Laurence Tribe has an interesting piece in today’s NYT about how the SCOTUS should and apparently therefore will deal with the constitutionality of the ACA. The piece is interesting not because of its deployment of already well-worn arguments regarding the law’s constitutionality, but rather as a sociological document. To wit, what does Professor Tribe think he’s doing? One understanding of the piece is as a Profession of Faith in The Law, i.e., Tribe really and truly does believe that
(1) Questions such as the constitutionality of the ACA have legally correct answers — answers that exist independent of both the narrowly political and broader jurisprudential commitments of the socially authoritative interpreters of these questions (in other words, the answer to the question of whether a law is constitutional is something other than a prediction of what five SCOTUS justices are going to do); and
(2) The current members of the SCOTUS can be trusted to discern those answers correctly, and apply the law without regard to whether they personally like the outcome of the case and controversy in question.*
*Note that Tribe brackets Bush v. Gore so as to exempt it implicity from (2).
Another understanding of the piece is that Tribe doesn’t believe either of these assertions, or at least he doesn’t believe the second one, and he’s merely engaging in politics by other means, by trying to pressure a SCOTUS justice or two into acting as he would like to see them act — which of course is to uphold the ACA while purporting to vindicate the validity of claims (1) and (2).
Yet a third possibility is that it’s a little bit of both: that for someone like Tribe, belief in The Law, and the integrity of its interpreters, is a transitory thing — on some days he believes, on others he doesn’t, and on most he just doesn’t think about the question.
(For something that sounds very much like the voice of the true believer, see Professor Randy Barnett’s Senate testimony last week, that comes to diametrically opposite conclusions to those Tribe reaches regarding the ACA and the Constitution).
Yet another question this kind of thing raises, at least for me — that is, for someone who is professionally obligated to teach students to either actually have the beliefs about the nature of the law and legal decision making Tribe and Barnett profess to have, or to at least successfully simulate having those beliefs in the appropriate settings — is how do you deal with this stuff when you don’t believe in it yourself? This, needless to say, isn’t exactly a novel question. Back in the day, Roberto Unger observed that he joined a Harvard Law faculty full of “priests who had lost their faith but kept their jobs.” (For some reason this remark has always reminded me of the Monty Python sketch in which Dinsdale Piranha is described as “a cruel man — but fair!”).

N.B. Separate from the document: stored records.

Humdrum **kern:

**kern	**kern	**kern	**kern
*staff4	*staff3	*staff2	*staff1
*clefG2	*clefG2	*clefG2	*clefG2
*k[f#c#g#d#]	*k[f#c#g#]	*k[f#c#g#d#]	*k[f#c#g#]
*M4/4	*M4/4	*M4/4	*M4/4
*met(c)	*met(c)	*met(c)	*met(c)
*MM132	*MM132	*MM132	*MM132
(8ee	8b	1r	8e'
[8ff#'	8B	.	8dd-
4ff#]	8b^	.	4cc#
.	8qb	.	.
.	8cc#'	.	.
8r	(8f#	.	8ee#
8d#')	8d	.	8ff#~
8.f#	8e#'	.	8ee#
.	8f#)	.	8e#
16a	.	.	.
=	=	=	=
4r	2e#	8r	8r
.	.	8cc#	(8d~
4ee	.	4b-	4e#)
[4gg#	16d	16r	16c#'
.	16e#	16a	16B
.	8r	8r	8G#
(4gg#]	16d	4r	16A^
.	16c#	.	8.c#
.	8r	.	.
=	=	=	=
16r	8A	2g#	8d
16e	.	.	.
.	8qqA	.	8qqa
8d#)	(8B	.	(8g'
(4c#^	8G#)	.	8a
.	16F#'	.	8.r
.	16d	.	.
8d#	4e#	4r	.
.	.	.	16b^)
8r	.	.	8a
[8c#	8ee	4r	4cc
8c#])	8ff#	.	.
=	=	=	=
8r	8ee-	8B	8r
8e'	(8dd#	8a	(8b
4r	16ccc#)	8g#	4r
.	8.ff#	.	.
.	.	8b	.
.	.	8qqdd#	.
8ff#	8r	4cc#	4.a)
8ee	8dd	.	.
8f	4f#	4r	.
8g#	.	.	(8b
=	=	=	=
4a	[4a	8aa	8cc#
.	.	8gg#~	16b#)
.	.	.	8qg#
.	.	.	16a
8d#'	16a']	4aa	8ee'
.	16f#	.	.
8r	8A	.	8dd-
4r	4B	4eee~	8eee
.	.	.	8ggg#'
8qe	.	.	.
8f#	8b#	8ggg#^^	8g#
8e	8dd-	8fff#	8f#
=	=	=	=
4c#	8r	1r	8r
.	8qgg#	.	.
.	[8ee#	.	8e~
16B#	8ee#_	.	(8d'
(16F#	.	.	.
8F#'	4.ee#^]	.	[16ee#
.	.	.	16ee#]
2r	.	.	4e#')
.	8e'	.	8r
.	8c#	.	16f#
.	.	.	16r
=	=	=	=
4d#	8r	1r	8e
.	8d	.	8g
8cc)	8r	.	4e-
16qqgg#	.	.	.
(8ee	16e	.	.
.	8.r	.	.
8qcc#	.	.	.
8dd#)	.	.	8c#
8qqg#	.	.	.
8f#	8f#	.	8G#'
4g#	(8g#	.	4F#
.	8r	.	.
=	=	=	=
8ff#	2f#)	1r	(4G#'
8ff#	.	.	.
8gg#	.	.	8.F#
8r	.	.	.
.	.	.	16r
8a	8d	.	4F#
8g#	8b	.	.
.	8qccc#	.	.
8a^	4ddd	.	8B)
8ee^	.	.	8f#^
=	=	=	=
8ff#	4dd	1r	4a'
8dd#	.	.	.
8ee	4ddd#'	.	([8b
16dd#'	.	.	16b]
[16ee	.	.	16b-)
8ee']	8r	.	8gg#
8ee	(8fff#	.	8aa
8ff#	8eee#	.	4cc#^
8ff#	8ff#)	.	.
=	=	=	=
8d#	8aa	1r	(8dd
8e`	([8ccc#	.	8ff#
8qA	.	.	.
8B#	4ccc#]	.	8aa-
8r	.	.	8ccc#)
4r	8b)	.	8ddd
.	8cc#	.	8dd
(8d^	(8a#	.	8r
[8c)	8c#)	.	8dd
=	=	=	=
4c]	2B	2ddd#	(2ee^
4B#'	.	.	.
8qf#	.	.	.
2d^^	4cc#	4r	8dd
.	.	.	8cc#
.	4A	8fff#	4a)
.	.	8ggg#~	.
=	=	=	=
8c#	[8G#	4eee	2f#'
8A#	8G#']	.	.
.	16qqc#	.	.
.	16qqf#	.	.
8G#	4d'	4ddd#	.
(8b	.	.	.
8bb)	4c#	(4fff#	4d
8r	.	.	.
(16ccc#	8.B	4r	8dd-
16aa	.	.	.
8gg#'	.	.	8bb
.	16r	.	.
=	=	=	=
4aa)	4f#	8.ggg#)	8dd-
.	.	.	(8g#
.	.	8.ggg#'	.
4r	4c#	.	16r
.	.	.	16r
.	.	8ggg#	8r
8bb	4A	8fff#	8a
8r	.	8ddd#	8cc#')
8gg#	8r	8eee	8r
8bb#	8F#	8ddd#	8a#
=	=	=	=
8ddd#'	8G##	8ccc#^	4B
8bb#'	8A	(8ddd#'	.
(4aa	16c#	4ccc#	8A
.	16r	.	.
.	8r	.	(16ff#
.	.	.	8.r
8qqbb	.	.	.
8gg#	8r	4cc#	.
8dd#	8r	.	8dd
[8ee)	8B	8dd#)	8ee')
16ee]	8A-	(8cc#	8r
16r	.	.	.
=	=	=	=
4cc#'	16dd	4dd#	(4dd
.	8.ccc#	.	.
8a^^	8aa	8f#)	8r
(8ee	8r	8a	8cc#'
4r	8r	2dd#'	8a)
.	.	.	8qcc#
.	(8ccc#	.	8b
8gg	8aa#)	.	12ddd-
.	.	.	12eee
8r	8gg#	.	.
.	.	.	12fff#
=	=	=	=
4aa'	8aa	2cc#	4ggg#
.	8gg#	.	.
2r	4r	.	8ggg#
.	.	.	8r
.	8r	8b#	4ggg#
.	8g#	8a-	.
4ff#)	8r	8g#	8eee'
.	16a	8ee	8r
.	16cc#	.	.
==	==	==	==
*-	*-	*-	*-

At one level this is a purely practical question. Doctrinal legal analysis isn’t a particularly difficult activity, as intellectual ventures go, but still like any technical, highly self-referential discourse, it’s full of terms of art, rhetorical strategies, and picayune disagreements that are really hard to follow if you’ve lost your faith in the basic cogency of the whole enterprise. Reading a debate between Tribe and Barnett about the Commerce Clause, if you don’t believe in any of this stuff, is probably a lot like trying to follow a theological debate about the Nestorian heresy if you don’t believe in the divinity of Jesus, or a heated argument about whether Trotsky’s criticisms of Stalin’s interpretation of Lenin’s revolutionary praxis were valid if you are not now and never have been a member of the Communist Party.